The two would go on to collaborate on numerous films, with Wajda’s protégé earning a name as ‘The Polish James Dean’. Cybulski tragically died while jumping onto a moving train in 1967, and Wajda’s grief seeped through in what is regarded as one of his most personal films, ‘Wszystko na sprzedaż' (Everything for Sale, 1969). His 1975 film 'Ziemia obiecana' (The Promised Land) presents a gritty, industrial, 19th-century Łódź through the ambitions of three characters - a Pole, a German, and a Jew.
After Wajda's first three films - known as his Warsaw trilogy - focused on war-torn Warsaw during WWII, his work became increasingly more political and critical of the communist regime in Poland. His high-profile presence on an advisory panel for the Solidarity movement from 1981 to 1989 didn't endear him to the authorities, and his production company was soon forced out of business. But success and international acclaim continued to follow him; Człowiek z Żelaza (Man of Iron, 1981) - featuring an appearance by Lech Wałęsa - won the Palme D’Or at the Cannes Film Festival, and he continued knocking out the films in spite of government pressure. In 2000 he was awarded an honorary Oscar for his contribution to film; without a second thought he donated the award to Krakow’s Jagiellonian University Museum.

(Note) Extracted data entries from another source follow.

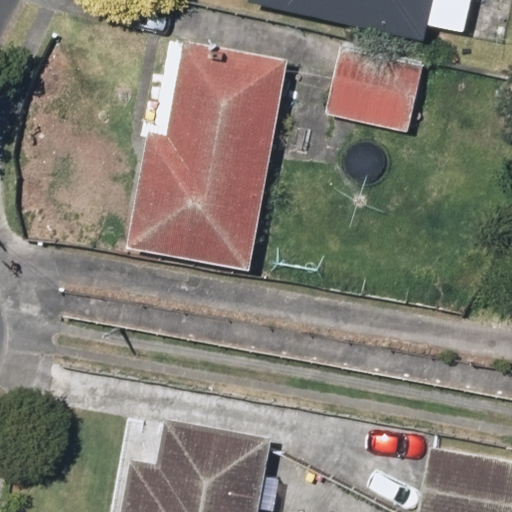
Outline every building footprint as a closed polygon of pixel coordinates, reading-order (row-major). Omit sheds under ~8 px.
[(242,0),(242,5),(419,43),(424,23),(466,33),(472,0),(242,0)] [(288,56),(177,36),(161,122),(145,119),(121,251),(249,274),(288,56)] [(423,74),(336,58),(325,116),(413,131),(423,74)] [(257,511),(268,442),(160,427),(155,462),(127,458),(118,511),(257,511)] [(511,511),(511,459),(427,448),(418,511),(511,511)]
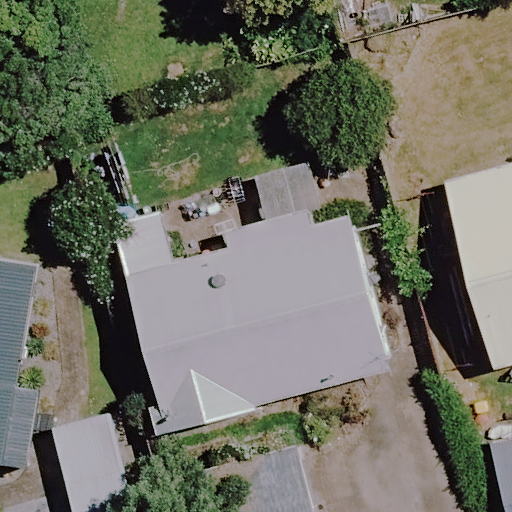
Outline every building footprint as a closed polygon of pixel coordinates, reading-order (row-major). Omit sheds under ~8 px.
[(511,169),(452,182),(492,373),(511,368),(511,169)] [(105,230),(130,316),(165,438),(388,374),(353,252),(338,200),(189,243),(180,208),(105,230)] [(31,259),(0,254),(0,469),(23,473),(34,393),(14,390),(31,259)] [(131,511),(112,422),(51,435),(67,511),(131,511)] [(511,511),(511,440),(488,445),(499,511),(511,511)]
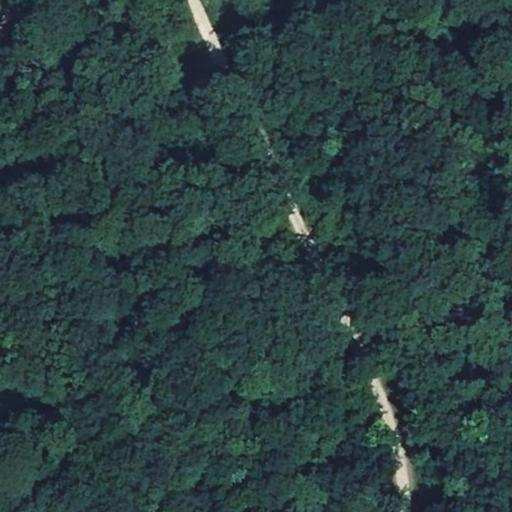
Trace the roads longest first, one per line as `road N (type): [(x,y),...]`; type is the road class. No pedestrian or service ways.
road 1 (track): [(413,511),(269,128),(205,0)]
road 2 (track): [(0,419),(511,447)]
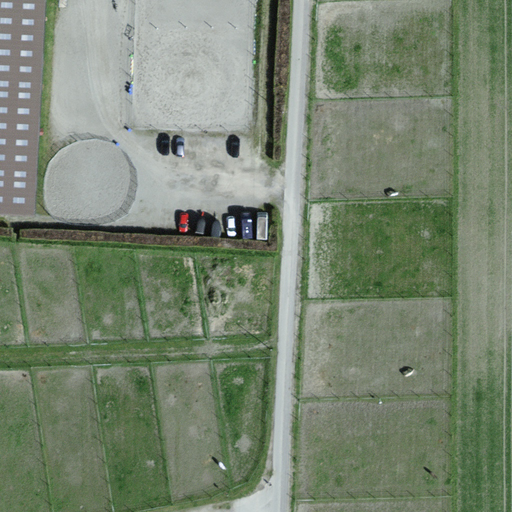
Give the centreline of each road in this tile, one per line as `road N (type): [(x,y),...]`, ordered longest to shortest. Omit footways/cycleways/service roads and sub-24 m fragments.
road 1 (unclassified): [(277,511),(301,0)]
road 2 (track): [(92,0),(93,81),(106,121),(159,175),(292,185)]
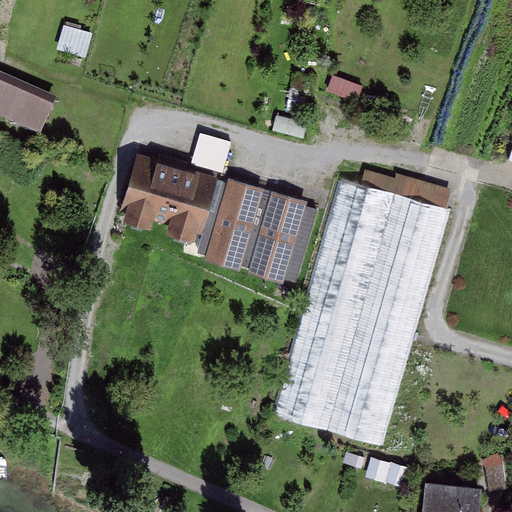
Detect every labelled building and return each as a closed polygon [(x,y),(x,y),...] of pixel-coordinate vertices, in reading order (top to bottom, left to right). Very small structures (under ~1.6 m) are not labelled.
[(111,25),(80,17),(73,44),(104,52),(111,25)] [(74,98),(0,66),(0,112),(57,137),(74,98)] [(360,100),(367,82),(337,70),(330,88),(360,100)] [(280,115),(277,128),(307,135),(310,122),(280,115)] [(253,137),(217,127),(208,160),(244,170),(253,137)] [(179,164),(145,153),(124,219),(158,230),(179,164)] [(214,175),(179,164),(158,230),(193,241),(214,175)] [(393,450),(425,337),(463,202),(341,168),(271,416),(393,450)] [(326,198),(236,171),(211,252),(300,280),(326,198)] [(372,476),(402,480),(405,461),(375,456),(372,476)] [(430,483),(427,511),(487,511),(489,488),(430,483)]
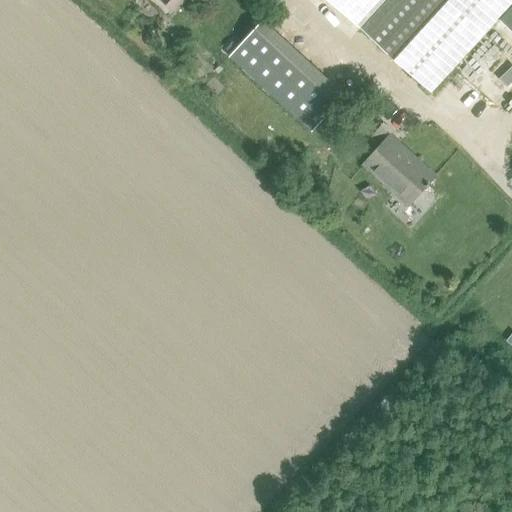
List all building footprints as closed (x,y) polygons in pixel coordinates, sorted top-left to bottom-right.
[(160,0),(173,12),(184,0),(160,0)] [(511,0),(327,0),(355,25),(429,92),(511,0)] [(511,13),(502,24),(511,33),(511,13)] [(228,56),(312,132),(344,96),(261,20),(228,56)] [(207,71),(220,85),(234,72),(221,58),(207,71)] [(363,165),(408,206),(434,177),(388,137),(363,165)]
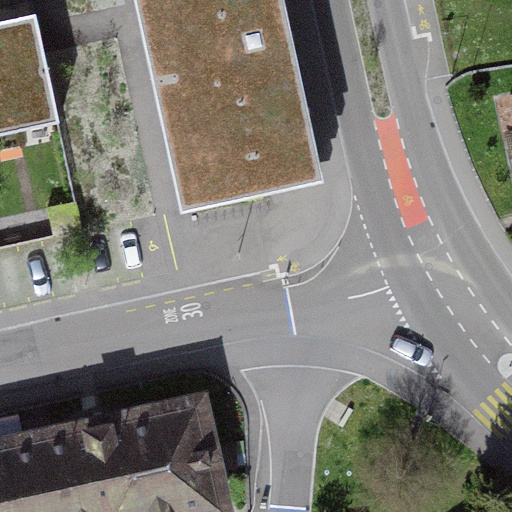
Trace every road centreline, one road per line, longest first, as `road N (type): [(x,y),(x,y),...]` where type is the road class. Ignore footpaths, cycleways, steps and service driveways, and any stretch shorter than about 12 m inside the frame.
road 1 (residential): [(352,293),(0,365)]
road 2 (secondary): [(359,0),(401,179),(445,276)]
road 3 (residential): [(352,293),(301,403),(286,511)]
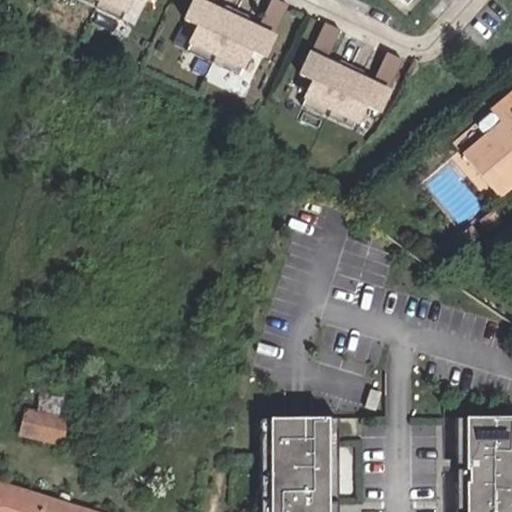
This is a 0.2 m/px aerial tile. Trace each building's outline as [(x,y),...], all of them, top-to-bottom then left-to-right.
[(128,0),(138,0),(144,3),(145,0),(76,0),(119,20),(128,0)] [(247,52),(260,58),(285,6),(272,0),(269,0),(258,23),(247,18),(250,11),(227,0),(226,0),(223,6),(212,1),(212,0),(192,0),(183,21),(196,27),(185,52),(235,76),(247,52)] [(362,107),(376,113),(400,61),(385,54),(373,78),(362,73),(365,66),(341,55),(338,61),(327,56),(339,32),(323,24),(298,76),(312,83),(300,107),(351,131),(362,107)] [(511,86),(493,104),(505,118),(511,111),(511,86)] [(480,123),(489,133),(504,120),(494,110),(491,110),(480,119),(480,123)] [(511,111),(505,118),(504,120),(489,133),(465,155),(494,187),(511,170),(511,111)] [(502,195),(511,185),(511,170),(494,187),(502,195)] [(493,213),(479,224),(487,234),(501,222),(493,213)] [(66,416),(72,391),(33,382),(27,407),(66,416)] [(380,409),(386,391),(376,388),(370,406),(380,409)] [(60,445),(66,416),(27,407),(20,436),(60,445)] [(329,511),(329,477),(338,477),(338,418),(298,418),(270,418),(271,434),(261,434),(261,490),(266,490),(266,511),(329,511)] [(511,511),(511,418),(456,418),(457,459),(460,459),(460,482),(457,482),(456,511),(511,511)] [(87,511),(80,510),(80,511),(45,501),(46,499),(0,484),(0,511),(87,511)]
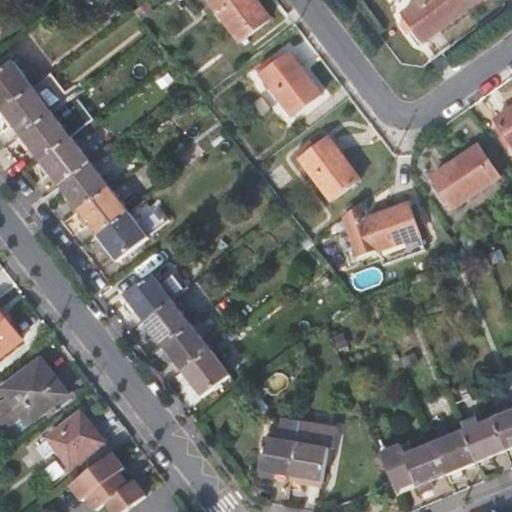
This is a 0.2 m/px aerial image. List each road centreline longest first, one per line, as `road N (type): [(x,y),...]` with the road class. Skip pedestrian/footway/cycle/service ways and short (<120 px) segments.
road 1 (residential): [(220,511),(0,220)]
road 2 (residential): [(302,0),(391,120),(421,120),(511,57)]
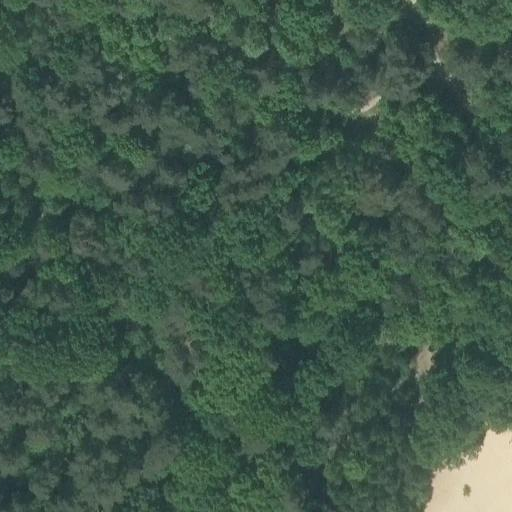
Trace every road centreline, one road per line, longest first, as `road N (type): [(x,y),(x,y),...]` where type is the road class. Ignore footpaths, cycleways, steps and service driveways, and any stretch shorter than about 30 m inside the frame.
road 1 (track): [(400,382),(358,413),(305,432),(246,428),(196,410)]
road 2 (track): [(196,410),(166,370),(113,352),(0,338)]
road 3 (track): [(511,242),(400,382)]
road 4 (track): [(400,382),(376,511)]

Age hardly wearied Wajda; in his 80s he was once again nominated for an Oscar - this time for 2008's ‘Katyń’, an intense film about the massacre in which his father died, and released the biopic 'Wałesa: Man of Hope' in 2013. On the night of Sunday October 9th, 2016 Andrzej Wajda passed away in hospital of lung failure after being put into a medically-induced coma. He died at the age of 90, only weeks after his final feature film Powidoki (Afterimage, 2016) was chosen to represent Poland for the Best Foreign Language Film Oscar.